RE: Proofs of Delivery, Bills of Lading and Delivery Receipts

Recently, there have been a rash of incidents where we have not received either a proof of delivery, signed bill of lading, or delivery receipt. Each of you must, upon delivery of your freight, extract from the receiver a signed proof of delivery, a signed bill of lading, or a signed delivery receipt. No exceptions, no excuses.

In a nutshell, what happens when you pick up a load and sign for it, is you are stating on a legal document that you are accepting personal responsibility and control of the freight now in your trailer. There is no way around this. This is how the system is designed to work, and it works well.

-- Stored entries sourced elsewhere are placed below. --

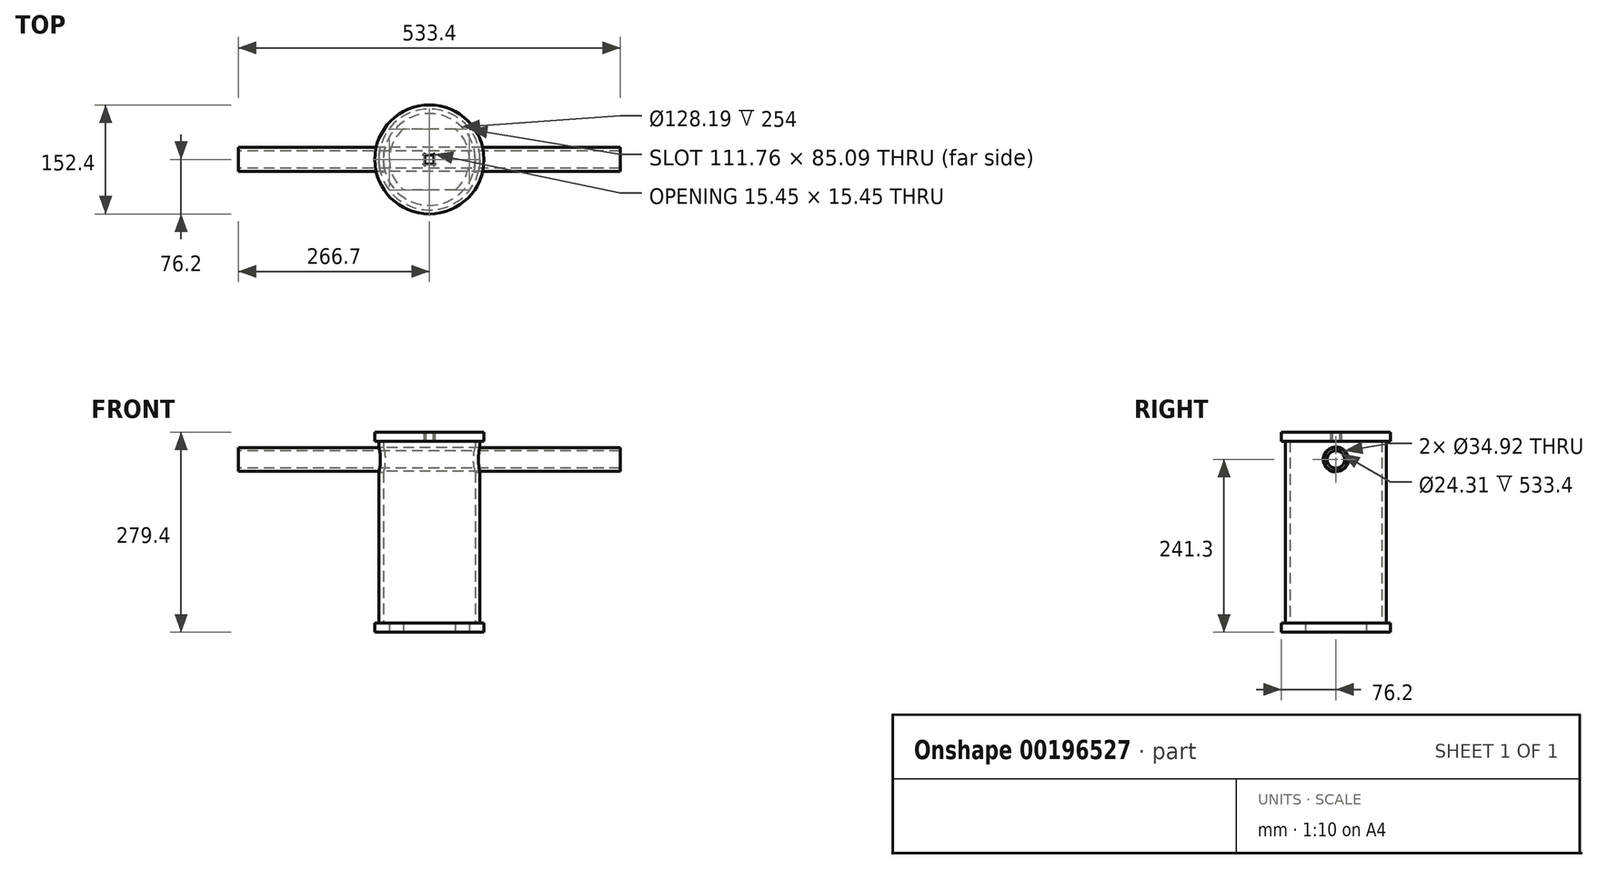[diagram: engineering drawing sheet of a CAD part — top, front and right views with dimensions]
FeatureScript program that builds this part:
annotation { "Feature Type Name" : "Feature", "Feature Type Description" : "" }
export const myFeature = defineFeature(function(context is Context, id is Id, definition is map)
    precondition{}
    {
        {
            var Q0;
            Q0=qCreatedBy(makeId("Top.planeOp"),FACE);
            var sketch = newSketch(context, id + "F0", { "sketchPlane" : qUnion([Q0])});
            skLineSegment(sketch, "E0.bottom", {"start": v(36.23, 42.55) * mm, "end": v(-36.23, 42.55) * mm});
            skLineSegment(sketch, "E0.top", {"start": v(36.23, -42.55) * mm, "end": v(-36.23, -42.55) * mm});
            skLineSegment(sketch, "E0.left", {"start": v(36.23, 42.55) * mm, "end": v(36.23, -42.54) * mm, "construction": true});
            skLineSegment(sketch, "E0.right", {"start": v(-36.23, 42.55) * mm, "end": v(-36.23, -42.55) * mm, "construction": true});
            skPoint(sketch, "E0.middle", {"position": v(0, 0) * mm});
            skLineSegment(sketch, "E1", {"start": v(0, 0) * mm, "end": v(0, 42.55) * mm, "construction": true});
            skArc(sketch, "E2", {"start": v(-36.23, 42.55) * mm, "mid": v(-55.88, 0) * mm, "end": v(-36.23, -42.55) * mm});
            skArc(sketch, "E3.MirrorCS", {"start": v(36.23, 42.55) * mm, "mid": v(55.88, 0) * mm, "end": v(36.23, -42.55) * mm});
            skCircle(sketch, "E4", {"center": v(0, 0) * mm, "radius": 76.2 * mm});
            skCircle(sketch, "E5", {"center": v(0, 0) * mm, "radius": 64.1 * mm, "construction": true});
            skSolve(sketch);
        }
        {
            var Q0;
            Q0 = qSketchRegion(id + "F0", true);
            extrude(context, id + "F1", {"entities" : qUnion([Q0]), "depth" : 12.7 * mm});
        }
        {
            var Q0;
            Q0=makeQuery(id+"F1.opExtrude","CAP_FACE",FACE,{"disambiguationData":[OSD([sQuery(id+"F0.wireOp",EDGE,"E0.bottom"),sQuery(id+"F0.wireOp",EDGE,"E0.top"),sQuery(id+"F0.wireOp",EDGE,"E2"),sQuery(id+"F0.wireOp",EDGE,"E3.MirrorCS"),sQuery(id+"F0.wireOp",EDGE,"E4")])],"isStart":false});
            var sketch = newSketch(context, id + "F2", { "sketchPlane" : qUnion([Q0])});
            skCircle(sketch, "E6", {"center": v(0, 0) * mm, "radius": 64.1 * mm});
            skCircle(sketch, "E7", {"center": v(0, 0) * mm, "radius": 70.65 * mm});
            skSolve(sketch);
        }
        {
            var Q0;
            Q0 = qSketchRegion(id + "F2", true);
            extrude(context, id + "F3", {"entities" : qUnion([Q0]), "operationType" : NewBodyOperationType.ADD, "offsetDistance" : 25.4 * mm, "depth" : 254 * mm});
        }
        {
            var Q0;
            Q0=makeQuery(id+"F3.opExtrude","CAP_FACE",FACE,{"disambiguationData":[OSD([sQuery(id+"F2.wireOp",EDGE,"E6"),sQuery(id+"F2.wireOp",EDGE,"E7")])],"isStart":false});
            var sketch = newSketch(context, id + "F4", { "sketchPlane" : qUnion([Q0])});
            skCircle(sketch, "E8.0", {"center": v(0, 0) * mm, "radius": 76.2 * mm});
            skLineSegment(sketch, "E9.bottom", {"start": v(5.2, 6.48) * mm, "end": v(-5.2, 6.48) * mm});
            skLineSegment(sketch, "E9.top", {"start": v(5.2, -6.48) * mm, "end": v(-5.2, -6.48) * mm});
            skLineSegment(sketch, "E9.left", {"start": v(6.48, 5.2) * mm, "end": v(6.48, -5.2) * mm});
            skLineSegment(sketch, "E9.right", {"start": v(-6.48, 5.2) * mm, "end": v(-6.48, -5.2) * mm});
            skArc(sketch, "E10", {"start": v(-5.2, 6.48) * mm, "mid": v(-7.38, 7.38) * mm, "end": v(-6.48, 5.2) * mm});
            skArc(sketch, "E11", {"start": v(6.48, 5.2) * mm, "mid": v(7.38, 7.38) * mm, "end": v(5.2, 6.48) * mm});
            skArc(sketch, "E12", {"start": v(-6.48, -5.2) * mm, "mid": v(-7.38, -7.38) * mm, "end": v(-5.2, -6.48) * mm});
            skArc(sketch, "E13", {"start": v(5.2, -6.48) * mm, "mid": v(7.38, -7.38) * mm, "end": v(6.48, -5.2) * mm});
            skLineSegment(sketch, "E14.bottom", {"start": v(6.35, 6.35) * mm, "end": v(-6.35, 6.35) * mm, "construction": true});
            skLineSegment(sketch, "E14.top", {"start": v(6.35, -6.35) * mm, "end": v(-6.35, -6.35) * mm, "construction": true});
            skLineSegment(sketch, "E14.left", {"start": v(6.35, 6.35) * mm, "end": v(6.35, -6.35) * mm, "construction": true});
            skLineSegment(sketch, "E14.right", {"start": v(-6.35, 6.35) * mm, "end": v(-6.35, -6.35) * mm, "construction": true});
            skSolve(sketch);
        }
        {
            var Q0;
            Q0 = qSketchRegion(id + "F4", true);
            extrude(context, id + "F5", {"entities" : qUnion([Q0]), "operationType" : NewBodyOperationType.ADD, "depth" : 12.7 * mm});
        }
        {
            var Q0;
            Q0=qCreatedBy(makeId("Right.planeOp"),FACE);
            var sketch = newSketch(context, id + "F6", { "sketchPlane" : qUnion([Q0])});
            skCircle(sketch, "E15", {"center": v(0, 241.3) * mm, "radius": 17.46 * mm});
            skSolve(sketch);
        }
        {
            var Q0;
            Q0 = qSketchRegion(id + "F6", true);
            extrude(context, id + "F7", {"entities" : qUnion([Q0]), "operationType" : NewBodyOperationType.REMOVE, "endBound" : BoundingType.THROUGH_ALL, "oppositeDirection" : true, "depth" : 25.4 * mm, "hasSecondDirection" : true, "secondDirectionBound" : SecondDirectionBoundingType.THROUGH_ALL, "secondDirectionOppositeDirection" : false, "secondDirectionDepth" : 25.4 * mm});
        }
        {
            var Q0;
            Q0=qCreatedBy(makeId("Right.planeOp"),FACE);
            var sketch = newSketch(context, id + "F8", { "sketchPlane" : qUnion([Q0])});
            skCircle(sketch, "E16", {"center": v(0, 241.3) * mm, "radius": 16.7 * mm});
            skCircle(sketch, "E17", {"center": v(0, 241.3) * mm, "radius": 12.15 * mm});
            skSolve(sketch);
        }
        {
            var Q0;
            Q0 = qSketchRegion(id + "F8", true);
            extrude(context, id + "F9", {"entities" : qUnion([Q0]), "endBound" : BoundingType.SYMMETRIC, "depth" : 533.4 * mm});
        }
    });
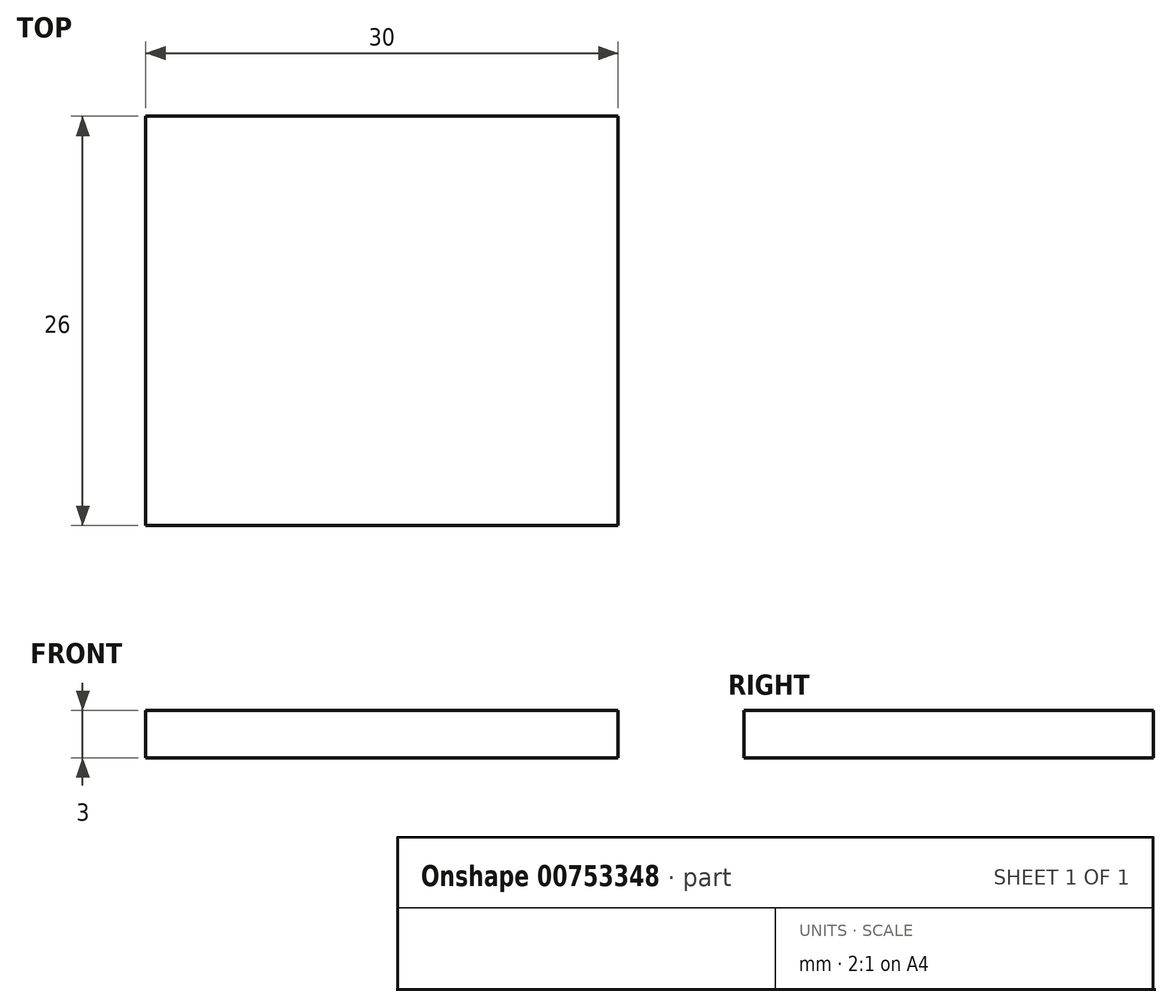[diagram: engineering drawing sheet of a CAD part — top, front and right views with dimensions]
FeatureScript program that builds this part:
annotation { "Feature Type Name" : "Feature", "Feature Type Description" : "" }
export const myFeature = defineFeature(function(context is Context, id is Id, definition is map)
    precondition{}
    {
        {
            var Q0;
            Q0=qCreatedBy(makeId("Top.planeOp"),FACE);
            var sketch = newSketch(context, id + "F0", { "sketchPlane" : qUnion([Q0])});
            skLineSegment(sketch, "E0.bottom", {"start": v(15, 13) * mm, "end": v(-15, 13) * mm});
            skLineSegment(sketch, "E0.top", {"start": v(15, -13) * mm, "end": v(-15, -13) * mm});
            skLineSegment(sketch, "E0.left", {"start": v(15, 13) * mm, "end": v(15, -13) * mm});
            skLineSegment(sketch, "E0.right", {"start": v(-15, 13) * mm, "end": v(-15, -13) * mm});
            skPoint(sketch, "E0.middle", {"position": v(0, 0) * mm});
            skSolve(sketch);
        }
        {
            var Q0;
            Q0 = qSketchRegion(id + "F0", true);
            extrude(context, id + "F1", {"entities" : qUnion([Q0]), "depth" : 3 * mm, "offsetDistance" : 25 * mm});
        }
    });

When you deliver the cargo to the receiver, by getting his or her signature on the shipping documents signifying that they have received the product, you are passing responsibility onto that person and relieving yourself of any further involvement.
Without that signature passing on responsibility, you remain as the last known person to have possession of the freight, yet the freight is no longer in your trailer. You are now financially responsible for a load for which you no longer have neither possession nor control.

In the past, as a company, we have diverged from the industry standard and have always taken the view that these sorts of things may happen as people can, and do, occasionally make mistakes. The problem is that there are becoming more and more of these mistakes, and as a company, we can no longer afford the financial burden of these mistakes. As a result, responsibility for cargo will now lie solely with you, the driver.

Below is a brief list of actions you should take to properly transition the responsibility of the cargo:
1) In the first place be sure you are in possession of a properly executed bill of lading when you pick up the load. If the shipper does not give you one, make one out ... at the shippers, not 10 miles down the road. Make sure the shipper signs it. Make sure you follow the distribution of copies indicated on the bill of lading.
2) Upon delivery have the receiver indicate on the bill of lading the number of pieces received, the date, their name printed, and their signature.
3) Never leave an original customs stamped copy of anything with a receiver. Those fines start at $250,000.00
4) Do not leave rejected cargo with the receiver. That is exactly the same as going to Walmart, paying for a new TV, and telling the cashier to go ahead and take it home.
4) Because this bears repeating - Do not leave rejected cargo with the receiver. That is exactly the same as going to Walmart, paying for a new TV, and telling the cashier to go ahead and take it home.
5) Never leave the dock until you are completely satisfied with your delivery, and are absolutely certain you are in possession of all the properly signed documents. Once you have left the dock, you have no further recourse.
6) When in doubt, call me, any day, any time.